Online courses have proven they can attract thousands of students, but then almost all of them drop out before finishing the course. Well, guess what? Sitting at home alone and staring at a pre-recording lecture is just about the most boring thing ever, as Geoffrey Fowler writes in a Wall Street Journal article published on October 9, 2013. Learning scientists have known this for years: we have decades of research showing that engagement and social interaction result in more effective learning.* Fowler reports that MOOC developers are re-discovering the same thing:

“The most important thing that helps students succeed in an online course is
interpersonal interaction and support,” says Shanna Smith Jaggars, the assistant
director of Columbia University’s Community College Research Center. She has
compared online-only and face-to-face learning in studies of community-college
students and faculty in Virginia and Washington state. Among her findings: In
Virginia, 32% of students failed or withdrew from for-credit online courses,
compared with 19% for equivalent in-person courses.

Learning scientists have also known for decades that getting students to talk to each other, while they are learning, results in better learning.* MOOC developers are re-discovering this solid finding, as well:

One way to provide personal interaction at mass scale is to get students talking to each other. Several studies suggest that many students who spend more time contributing to course discussion forums end up performing better. More than answering specific questions, the boards send a message, says Mr. Ng [a co-founder of Coursera]: “You are not alone.”

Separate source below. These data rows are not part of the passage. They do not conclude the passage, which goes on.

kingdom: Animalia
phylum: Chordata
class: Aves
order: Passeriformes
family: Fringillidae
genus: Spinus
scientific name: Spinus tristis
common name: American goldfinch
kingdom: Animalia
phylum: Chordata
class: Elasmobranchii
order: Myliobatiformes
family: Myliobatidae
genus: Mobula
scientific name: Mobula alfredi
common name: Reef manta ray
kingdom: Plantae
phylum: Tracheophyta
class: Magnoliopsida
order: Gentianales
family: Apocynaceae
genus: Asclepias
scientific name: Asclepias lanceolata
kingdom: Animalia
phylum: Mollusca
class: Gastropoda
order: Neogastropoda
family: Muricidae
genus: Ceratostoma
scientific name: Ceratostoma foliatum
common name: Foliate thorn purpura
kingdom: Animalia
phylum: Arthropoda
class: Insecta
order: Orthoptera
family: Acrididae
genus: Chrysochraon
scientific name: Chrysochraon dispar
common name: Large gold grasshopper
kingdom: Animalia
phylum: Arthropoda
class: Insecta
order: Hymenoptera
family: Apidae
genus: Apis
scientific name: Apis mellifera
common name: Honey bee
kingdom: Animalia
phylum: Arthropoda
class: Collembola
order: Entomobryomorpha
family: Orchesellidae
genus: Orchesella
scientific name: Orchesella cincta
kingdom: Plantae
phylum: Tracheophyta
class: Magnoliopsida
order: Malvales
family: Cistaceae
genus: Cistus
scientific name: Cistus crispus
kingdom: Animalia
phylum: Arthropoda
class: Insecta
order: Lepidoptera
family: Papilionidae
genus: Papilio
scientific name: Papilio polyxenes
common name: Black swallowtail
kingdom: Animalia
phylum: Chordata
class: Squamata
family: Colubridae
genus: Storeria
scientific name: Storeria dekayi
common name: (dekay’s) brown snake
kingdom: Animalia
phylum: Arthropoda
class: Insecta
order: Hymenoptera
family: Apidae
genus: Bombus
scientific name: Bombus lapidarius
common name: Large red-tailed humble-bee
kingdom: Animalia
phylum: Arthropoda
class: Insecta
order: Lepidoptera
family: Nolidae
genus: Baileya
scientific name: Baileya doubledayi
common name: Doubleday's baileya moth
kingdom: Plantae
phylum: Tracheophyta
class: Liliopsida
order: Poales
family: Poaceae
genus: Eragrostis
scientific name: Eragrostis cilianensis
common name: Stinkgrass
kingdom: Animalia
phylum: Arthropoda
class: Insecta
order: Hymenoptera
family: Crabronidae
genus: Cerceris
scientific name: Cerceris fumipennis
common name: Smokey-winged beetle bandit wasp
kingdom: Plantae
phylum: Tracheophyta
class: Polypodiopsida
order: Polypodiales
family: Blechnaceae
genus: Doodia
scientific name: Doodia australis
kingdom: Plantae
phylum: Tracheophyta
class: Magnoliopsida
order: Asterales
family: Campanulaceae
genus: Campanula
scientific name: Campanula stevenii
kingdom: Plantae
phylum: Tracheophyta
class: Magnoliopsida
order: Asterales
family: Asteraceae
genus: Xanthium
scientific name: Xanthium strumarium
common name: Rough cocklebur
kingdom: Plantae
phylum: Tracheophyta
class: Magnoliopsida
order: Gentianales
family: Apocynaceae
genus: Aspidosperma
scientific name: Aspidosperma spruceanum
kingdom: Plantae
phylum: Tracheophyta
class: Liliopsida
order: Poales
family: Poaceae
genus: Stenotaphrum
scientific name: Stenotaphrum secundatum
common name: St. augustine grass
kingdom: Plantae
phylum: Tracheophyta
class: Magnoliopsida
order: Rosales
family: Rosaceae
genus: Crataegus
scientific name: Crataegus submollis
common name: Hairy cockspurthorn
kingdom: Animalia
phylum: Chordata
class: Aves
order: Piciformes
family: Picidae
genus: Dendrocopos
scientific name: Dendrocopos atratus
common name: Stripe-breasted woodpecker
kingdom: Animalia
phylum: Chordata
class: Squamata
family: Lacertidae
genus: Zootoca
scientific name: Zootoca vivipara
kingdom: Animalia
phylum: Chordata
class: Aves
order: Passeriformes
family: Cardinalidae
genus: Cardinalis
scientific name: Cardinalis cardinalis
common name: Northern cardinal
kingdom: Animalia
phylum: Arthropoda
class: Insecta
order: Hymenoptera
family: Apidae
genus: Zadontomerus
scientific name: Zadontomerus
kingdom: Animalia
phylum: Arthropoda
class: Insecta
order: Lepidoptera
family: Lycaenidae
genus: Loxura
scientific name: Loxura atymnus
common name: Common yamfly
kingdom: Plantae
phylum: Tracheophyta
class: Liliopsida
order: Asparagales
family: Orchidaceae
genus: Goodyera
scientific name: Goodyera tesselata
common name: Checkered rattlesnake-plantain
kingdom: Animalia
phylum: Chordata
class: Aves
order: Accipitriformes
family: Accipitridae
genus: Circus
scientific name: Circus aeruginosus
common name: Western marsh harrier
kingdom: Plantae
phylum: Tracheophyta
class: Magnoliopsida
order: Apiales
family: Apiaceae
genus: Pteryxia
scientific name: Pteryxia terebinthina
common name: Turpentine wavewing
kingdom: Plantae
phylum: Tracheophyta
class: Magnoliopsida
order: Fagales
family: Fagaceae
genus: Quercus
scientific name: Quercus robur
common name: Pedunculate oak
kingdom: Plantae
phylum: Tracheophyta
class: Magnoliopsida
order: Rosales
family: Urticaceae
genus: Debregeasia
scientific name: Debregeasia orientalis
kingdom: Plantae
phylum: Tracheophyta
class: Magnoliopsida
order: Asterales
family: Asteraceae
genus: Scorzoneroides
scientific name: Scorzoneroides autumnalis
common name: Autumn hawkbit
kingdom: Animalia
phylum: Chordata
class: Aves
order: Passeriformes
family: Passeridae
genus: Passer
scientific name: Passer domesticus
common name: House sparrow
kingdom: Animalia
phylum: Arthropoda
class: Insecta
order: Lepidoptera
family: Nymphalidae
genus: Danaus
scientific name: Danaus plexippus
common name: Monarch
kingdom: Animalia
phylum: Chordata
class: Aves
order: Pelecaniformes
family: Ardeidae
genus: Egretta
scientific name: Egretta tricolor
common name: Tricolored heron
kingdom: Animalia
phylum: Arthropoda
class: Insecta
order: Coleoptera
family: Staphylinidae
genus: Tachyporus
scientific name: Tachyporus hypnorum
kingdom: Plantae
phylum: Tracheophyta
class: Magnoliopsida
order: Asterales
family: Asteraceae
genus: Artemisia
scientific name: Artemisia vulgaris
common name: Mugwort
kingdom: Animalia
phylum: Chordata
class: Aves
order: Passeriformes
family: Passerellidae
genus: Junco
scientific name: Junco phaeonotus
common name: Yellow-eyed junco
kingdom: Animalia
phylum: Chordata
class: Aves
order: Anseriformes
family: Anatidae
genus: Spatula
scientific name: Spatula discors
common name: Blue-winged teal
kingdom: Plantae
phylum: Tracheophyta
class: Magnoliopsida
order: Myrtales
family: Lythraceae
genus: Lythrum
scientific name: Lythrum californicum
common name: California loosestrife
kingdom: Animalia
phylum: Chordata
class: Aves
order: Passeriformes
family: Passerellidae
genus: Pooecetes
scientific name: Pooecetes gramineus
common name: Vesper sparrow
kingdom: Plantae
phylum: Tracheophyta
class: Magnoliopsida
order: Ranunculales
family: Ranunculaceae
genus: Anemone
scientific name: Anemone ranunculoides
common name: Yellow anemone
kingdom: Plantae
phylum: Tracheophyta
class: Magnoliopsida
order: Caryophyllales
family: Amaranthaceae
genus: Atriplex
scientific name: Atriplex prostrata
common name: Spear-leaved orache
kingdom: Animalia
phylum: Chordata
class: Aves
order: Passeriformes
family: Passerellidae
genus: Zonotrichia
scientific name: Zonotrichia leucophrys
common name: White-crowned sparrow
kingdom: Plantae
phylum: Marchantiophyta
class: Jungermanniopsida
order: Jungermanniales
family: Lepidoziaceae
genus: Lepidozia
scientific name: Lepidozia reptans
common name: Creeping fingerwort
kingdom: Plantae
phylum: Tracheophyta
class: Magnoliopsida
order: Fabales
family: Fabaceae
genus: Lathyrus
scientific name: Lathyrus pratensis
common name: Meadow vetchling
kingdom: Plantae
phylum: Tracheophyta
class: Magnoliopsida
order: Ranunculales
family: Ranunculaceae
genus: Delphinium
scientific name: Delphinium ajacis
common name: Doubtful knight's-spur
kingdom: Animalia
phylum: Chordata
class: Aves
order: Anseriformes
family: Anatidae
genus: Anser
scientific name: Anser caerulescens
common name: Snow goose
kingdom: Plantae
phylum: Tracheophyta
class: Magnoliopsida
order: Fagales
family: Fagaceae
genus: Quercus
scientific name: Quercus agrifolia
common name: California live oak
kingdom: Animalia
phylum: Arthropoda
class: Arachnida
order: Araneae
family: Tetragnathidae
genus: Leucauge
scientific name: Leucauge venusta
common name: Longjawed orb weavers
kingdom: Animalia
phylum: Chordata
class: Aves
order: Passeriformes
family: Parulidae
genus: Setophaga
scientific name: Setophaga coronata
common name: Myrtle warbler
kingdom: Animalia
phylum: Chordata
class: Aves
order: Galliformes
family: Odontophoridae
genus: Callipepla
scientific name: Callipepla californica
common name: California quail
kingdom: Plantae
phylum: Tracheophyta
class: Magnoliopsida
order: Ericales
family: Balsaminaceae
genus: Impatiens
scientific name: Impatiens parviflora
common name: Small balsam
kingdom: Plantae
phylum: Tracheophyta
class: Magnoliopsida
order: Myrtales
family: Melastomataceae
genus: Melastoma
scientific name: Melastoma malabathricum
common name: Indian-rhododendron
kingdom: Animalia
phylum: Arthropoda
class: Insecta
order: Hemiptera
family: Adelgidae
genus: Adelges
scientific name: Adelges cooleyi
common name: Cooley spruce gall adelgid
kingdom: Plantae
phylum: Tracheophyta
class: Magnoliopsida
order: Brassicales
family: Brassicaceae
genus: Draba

A study of the online-only version of edX’s course Circuits and Electronics offered in the spring and summer of 2012 found a mild correlation between the number of posts people made in the discussion forum and their final grades. Some 52% of the students who earned a certificate for the course were active in discussion forums, according to the study by the Teaching and Learning Laboratory at MIT and Andrew Ho, an associate professor at Harvard.

I’ve been arguing that educational technology developers need to work more closely with learning scientists, so they don’t keep reinventing the wheel. (And even worse, reinventing the wheel after they spend millions of dollars first trying ineffective shapes like squares and triangles.) In the new master’s degree program I’m creating at the University of North Carolina–in educational innovation, technology, and entrepreneurship–we’re going to make sure students get a solid grounding in the learning sciences. That way, ed tech innovations will be much more likely to result in solid learning outcomes.

*Sawyer, R. K. (2006). The Cambridge Handbook of the Learning Sciences. Cambridge University Press.